1. María Antonia de Paz y Figueroa b. 1730 in Argentina. She came from a family of rulers and conquerors, but at the age of 15 wanted to give her life to God and live in a community of women. She was supported by a Jesuit priest, but when the Jesuits were expelled from Argentina in 1767 she upheld The Spiritual Exercises of St Ignatius of Loyola by leading retreats and organising spiritual direction. Her writings and letters became hugely influential across the world, and were translated into French, English and German. She died in 1799, aged 69 years and was buried in Buenos Aires.

2. Eleven martyrs of Damascus who were killed while praying inside a Franciscan church in Damascus, Syria, on the night of the 9th July 1860. Three were brothers (Massabki family) from Damascus, and the other eight were Franciscans, seven from Spain and one from Austria. Two of the Massabki brothers were married and had children, and one of them was killed in front of two of his children. All of them were killed by Druze Muslims. The youngest was aged 30 and the oldest 57 years.
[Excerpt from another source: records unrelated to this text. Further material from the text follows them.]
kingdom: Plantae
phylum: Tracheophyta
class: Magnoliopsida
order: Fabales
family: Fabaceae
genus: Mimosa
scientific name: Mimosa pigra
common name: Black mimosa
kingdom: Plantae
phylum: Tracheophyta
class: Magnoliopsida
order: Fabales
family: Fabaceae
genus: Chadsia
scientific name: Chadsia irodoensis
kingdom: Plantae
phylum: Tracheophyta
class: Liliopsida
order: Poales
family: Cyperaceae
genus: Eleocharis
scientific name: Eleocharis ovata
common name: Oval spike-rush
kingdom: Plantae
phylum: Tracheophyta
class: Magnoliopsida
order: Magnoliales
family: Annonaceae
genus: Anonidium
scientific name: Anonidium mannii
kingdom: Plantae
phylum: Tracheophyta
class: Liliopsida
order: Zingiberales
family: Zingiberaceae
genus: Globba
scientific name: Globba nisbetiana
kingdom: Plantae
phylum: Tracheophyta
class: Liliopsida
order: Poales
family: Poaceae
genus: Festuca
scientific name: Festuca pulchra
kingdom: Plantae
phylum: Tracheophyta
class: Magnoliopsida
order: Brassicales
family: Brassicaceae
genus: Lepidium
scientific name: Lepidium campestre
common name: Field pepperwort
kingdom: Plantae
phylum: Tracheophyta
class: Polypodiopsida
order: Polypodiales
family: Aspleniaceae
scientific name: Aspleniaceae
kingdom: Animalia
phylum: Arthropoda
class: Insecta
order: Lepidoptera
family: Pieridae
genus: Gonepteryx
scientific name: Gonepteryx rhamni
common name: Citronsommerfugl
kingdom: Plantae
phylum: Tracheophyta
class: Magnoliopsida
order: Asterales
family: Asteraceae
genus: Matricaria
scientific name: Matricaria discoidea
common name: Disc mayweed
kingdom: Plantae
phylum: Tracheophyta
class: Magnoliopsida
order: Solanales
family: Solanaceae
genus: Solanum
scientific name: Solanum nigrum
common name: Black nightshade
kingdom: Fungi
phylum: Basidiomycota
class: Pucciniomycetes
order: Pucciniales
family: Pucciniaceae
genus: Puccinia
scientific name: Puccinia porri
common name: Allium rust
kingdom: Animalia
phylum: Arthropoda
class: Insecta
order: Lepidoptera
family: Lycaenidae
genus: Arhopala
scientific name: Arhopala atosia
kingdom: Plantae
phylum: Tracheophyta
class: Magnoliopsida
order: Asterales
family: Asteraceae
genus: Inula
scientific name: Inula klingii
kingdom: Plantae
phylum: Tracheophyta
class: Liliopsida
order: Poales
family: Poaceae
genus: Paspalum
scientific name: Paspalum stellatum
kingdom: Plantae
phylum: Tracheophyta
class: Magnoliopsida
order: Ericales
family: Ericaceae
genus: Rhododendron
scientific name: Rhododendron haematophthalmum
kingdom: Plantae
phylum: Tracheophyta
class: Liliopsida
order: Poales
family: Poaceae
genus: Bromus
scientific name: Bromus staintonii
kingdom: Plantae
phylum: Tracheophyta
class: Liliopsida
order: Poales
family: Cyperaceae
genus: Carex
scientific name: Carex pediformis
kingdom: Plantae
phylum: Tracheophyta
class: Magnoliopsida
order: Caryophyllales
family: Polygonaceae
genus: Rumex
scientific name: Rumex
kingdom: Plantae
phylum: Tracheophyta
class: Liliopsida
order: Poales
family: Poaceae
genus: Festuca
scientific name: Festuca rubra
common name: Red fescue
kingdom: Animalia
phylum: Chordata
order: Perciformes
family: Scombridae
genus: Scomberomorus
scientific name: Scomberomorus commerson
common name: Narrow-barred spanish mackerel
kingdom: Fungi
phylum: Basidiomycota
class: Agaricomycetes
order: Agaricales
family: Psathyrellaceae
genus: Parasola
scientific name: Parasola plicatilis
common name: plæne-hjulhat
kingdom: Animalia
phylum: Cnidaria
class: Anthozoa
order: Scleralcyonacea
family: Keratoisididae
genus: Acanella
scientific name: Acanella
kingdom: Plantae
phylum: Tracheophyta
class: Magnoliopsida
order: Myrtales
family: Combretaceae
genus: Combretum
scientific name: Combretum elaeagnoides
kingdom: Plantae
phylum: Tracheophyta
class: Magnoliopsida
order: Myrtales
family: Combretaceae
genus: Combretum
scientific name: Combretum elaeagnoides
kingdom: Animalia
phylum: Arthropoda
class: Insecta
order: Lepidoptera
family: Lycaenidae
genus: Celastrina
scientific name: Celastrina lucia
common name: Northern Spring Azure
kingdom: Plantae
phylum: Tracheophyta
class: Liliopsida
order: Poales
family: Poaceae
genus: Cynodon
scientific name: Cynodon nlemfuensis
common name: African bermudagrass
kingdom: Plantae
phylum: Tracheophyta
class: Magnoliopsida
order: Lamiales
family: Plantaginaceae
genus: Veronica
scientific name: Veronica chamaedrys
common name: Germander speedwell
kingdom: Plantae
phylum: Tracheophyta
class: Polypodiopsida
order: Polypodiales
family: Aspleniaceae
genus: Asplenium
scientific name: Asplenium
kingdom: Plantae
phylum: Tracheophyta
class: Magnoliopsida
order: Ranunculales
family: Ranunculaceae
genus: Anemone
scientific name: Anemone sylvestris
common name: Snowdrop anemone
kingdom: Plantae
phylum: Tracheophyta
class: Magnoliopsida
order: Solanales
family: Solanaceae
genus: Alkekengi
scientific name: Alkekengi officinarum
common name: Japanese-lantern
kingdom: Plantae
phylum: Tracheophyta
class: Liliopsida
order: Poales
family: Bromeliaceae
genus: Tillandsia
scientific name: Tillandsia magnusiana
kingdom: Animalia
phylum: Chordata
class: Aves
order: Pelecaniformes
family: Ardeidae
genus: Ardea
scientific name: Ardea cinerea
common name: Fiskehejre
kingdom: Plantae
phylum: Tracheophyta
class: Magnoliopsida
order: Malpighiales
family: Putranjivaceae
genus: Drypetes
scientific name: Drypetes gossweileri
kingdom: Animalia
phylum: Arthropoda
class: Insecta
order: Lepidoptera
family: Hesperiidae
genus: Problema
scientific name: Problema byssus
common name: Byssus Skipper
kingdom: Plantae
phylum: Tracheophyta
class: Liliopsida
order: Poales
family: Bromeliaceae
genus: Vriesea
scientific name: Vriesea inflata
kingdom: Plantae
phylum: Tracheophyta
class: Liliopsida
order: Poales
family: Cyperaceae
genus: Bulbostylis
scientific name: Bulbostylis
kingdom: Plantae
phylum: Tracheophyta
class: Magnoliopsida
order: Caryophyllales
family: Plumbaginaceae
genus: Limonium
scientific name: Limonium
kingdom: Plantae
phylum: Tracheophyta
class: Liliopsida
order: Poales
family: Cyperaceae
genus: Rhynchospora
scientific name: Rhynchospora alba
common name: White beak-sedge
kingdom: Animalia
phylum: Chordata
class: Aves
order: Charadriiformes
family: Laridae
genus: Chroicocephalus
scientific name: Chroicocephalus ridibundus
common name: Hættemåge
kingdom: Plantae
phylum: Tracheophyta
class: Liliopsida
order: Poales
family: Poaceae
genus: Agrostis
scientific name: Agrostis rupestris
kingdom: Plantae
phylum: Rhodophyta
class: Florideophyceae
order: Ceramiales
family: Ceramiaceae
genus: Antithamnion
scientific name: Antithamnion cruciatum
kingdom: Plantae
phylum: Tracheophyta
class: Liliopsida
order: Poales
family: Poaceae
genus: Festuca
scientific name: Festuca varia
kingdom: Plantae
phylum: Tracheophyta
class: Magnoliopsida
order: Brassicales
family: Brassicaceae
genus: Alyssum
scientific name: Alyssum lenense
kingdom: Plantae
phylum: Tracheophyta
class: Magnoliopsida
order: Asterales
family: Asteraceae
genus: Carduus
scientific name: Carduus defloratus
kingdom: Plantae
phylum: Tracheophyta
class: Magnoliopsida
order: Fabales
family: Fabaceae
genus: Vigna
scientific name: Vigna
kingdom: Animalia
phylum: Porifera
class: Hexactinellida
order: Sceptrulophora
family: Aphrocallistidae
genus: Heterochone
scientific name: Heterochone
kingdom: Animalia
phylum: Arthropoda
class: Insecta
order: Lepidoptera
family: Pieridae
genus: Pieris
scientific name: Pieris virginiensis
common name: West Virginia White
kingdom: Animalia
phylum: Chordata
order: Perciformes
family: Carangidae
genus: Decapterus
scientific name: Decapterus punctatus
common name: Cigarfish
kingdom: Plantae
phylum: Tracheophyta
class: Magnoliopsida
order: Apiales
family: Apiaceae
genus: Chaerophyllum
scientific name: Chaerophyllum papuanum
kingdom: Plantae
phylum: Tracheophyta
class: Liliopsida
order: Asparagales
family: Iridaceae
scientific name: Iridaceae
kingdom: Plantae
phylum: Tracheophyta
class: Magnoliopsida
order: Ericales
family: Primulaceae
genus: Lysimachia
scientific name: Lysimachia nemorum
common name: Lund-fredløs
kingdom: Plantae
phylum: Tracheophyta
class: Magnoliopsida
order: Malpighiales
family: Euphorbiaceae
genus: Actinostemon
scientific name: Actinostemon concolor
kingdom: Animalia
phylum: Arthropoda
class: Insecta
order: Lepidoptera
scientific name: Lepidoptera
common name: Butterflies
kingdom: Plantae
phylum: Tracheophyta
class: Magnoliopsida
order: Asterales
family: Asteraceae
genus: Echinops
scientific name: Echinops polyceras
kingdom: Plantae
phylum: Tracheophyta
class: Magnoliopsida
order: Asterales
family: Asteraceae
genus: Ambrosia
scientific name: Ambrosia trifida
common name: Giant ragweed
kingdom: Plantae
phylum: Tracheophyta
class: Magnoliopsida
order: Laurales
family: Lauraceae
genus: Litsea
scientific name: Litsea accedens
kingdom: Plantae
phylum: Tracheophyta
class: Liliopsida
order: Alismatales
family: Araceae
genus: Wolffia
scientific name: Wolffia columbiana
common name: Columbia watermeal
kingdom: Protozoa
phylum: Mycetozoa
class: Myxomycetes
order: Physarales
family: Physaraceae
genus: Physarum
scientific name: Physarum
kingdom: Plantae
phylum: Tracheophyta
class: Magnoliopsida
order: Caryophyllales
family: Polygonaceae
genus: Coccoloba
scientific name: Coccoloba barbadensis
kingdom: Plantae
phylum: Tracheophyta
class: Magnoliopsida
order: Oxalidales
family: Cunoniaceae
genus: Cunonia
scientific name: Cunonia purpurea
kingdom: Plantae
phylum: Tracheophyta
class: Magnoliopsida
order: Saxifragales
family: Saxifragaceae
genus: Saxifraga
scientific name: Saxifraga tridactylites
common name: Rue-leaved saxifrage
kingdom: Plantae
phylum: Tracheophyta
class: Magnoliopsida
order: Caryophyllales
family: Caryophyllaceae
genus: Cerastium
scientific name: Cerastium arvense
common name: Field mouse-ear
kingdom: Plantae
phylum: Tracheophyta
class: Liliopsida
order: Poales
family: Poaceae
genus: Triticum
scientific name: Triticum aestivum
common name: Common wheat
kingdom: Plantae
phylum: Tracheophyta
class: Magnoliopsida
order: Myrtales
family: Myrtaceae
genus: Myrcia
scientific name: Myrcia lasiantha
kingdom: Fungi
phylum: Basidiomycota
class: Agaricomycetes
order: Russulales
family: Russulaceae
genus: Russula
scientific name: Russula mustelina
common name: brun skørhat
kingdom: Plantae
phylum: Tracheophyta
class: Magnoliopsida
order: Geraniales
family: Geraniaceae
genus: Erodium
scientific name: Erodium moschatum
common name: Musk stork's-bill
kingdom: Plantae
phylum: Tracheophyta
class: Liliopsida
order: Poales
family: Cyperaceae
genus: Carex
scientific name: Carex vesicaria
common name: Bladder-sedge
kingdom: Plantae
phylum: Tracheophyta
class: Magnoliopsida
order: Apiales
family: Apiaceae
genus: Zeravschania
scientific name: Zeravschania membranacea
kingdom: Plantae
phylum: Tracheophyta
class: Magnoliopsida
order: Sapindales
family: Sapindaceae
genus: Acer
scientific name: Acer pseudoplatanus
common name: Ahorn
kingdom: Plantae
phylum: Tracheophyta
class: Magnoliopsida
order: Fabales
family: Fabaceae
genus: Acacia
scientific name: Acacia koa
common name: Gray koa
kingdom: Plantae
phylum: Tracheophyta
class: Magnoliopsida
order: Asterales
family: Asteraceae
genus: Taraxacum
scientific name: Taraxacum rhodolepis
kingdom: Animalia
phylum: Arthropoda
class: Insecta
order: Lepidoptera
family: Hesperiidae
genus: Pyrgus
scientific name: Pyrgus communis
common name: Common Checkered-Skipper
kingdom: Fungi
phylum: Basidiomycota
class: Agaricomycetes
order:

3. Giuseppe Allamano b.1851 in Asti, Piedmont, Italy. One of five children, his father died when he was aged just 3 years old. He was ordained a priest in 1873, and in 1880 he became the rector of the Shrine of Our Lady of Consolation in Turin. Recovering from a serious illness, he vowed to found a missionary society, and so began the Consolata Missionaries in 1901 and their first mission was to Kenya. He proposed to Pope Pius X that there should be an annual mission day to awaken vocations to the missions, but his request was put on hold when World War I broke out. Pope Pius XI then instituted the first World Mission Day in 1927, the year after Giuseppe Allamano died. The Consolata Fathers and Sisters promoted their founder’s intercession, and the healing of a man attacked by a jaguar in the Amazon rainforest was the miracle attributed to his intercession needed for his canonisation.

4. Marie-Léonie Paradis b.1840 Quebec, Canada. One of six children, only three of which survived till adulthood. Despite her poor health, she joined the Congregation of the Marianites in Montreal, and she taught for several years. In 1862 she was sent to St Vincent de Paul church in Manhattan, New York City, a parish for French-speakers, and she worked in the orphanage there. Eight years later she was sent to Indiana where she taught, and then returned to Canada to be the novice mistress in a college in New Brunswick. She founded another congregation, the Little Sisters of the Holy Family, despite dying of cancer. The Rule was given official permission to be published on the morning of the day of her death in 1912. She is only the third Canadian-born person to be canonised.

5. Elena Guerra b. 1835 Lucca, Tuscany, Italy. One of six children to a wealthy family. As a young girl cholera struck her hometown, and she helped with the Vincentians to care for the poor and sick. When she was 22 years of age, she developed an illness that consumed her for the next seven years when she was unable to leave home. During that time, she studied French, music and art, but also the lives and works of the Church Fathers. On her recovery, she established an association dedicated to the education of girls. In 1885, she wrote to Pope Leo XIII asking him to rekindle devotion to the Holy Spirit. The Pope responded positively, and this encouraged Elena to write 13 more letters to the Pope over a period of years. In 1897, Pope Leo issued an encyclical on the Holy Spirit in which he established the Novena to the Holy Spirit between Ascension Thursday and Pentecost Sunday. Pope Leo gave her a private audience and encouraged the work of her Congregation and renamed it as “The Oblates of the Holy Spirit.” She died in 1914, aged 78. Pope John XXIII beatified her in 1959 and called her “a modern-day apostle of the Holy Spirit.”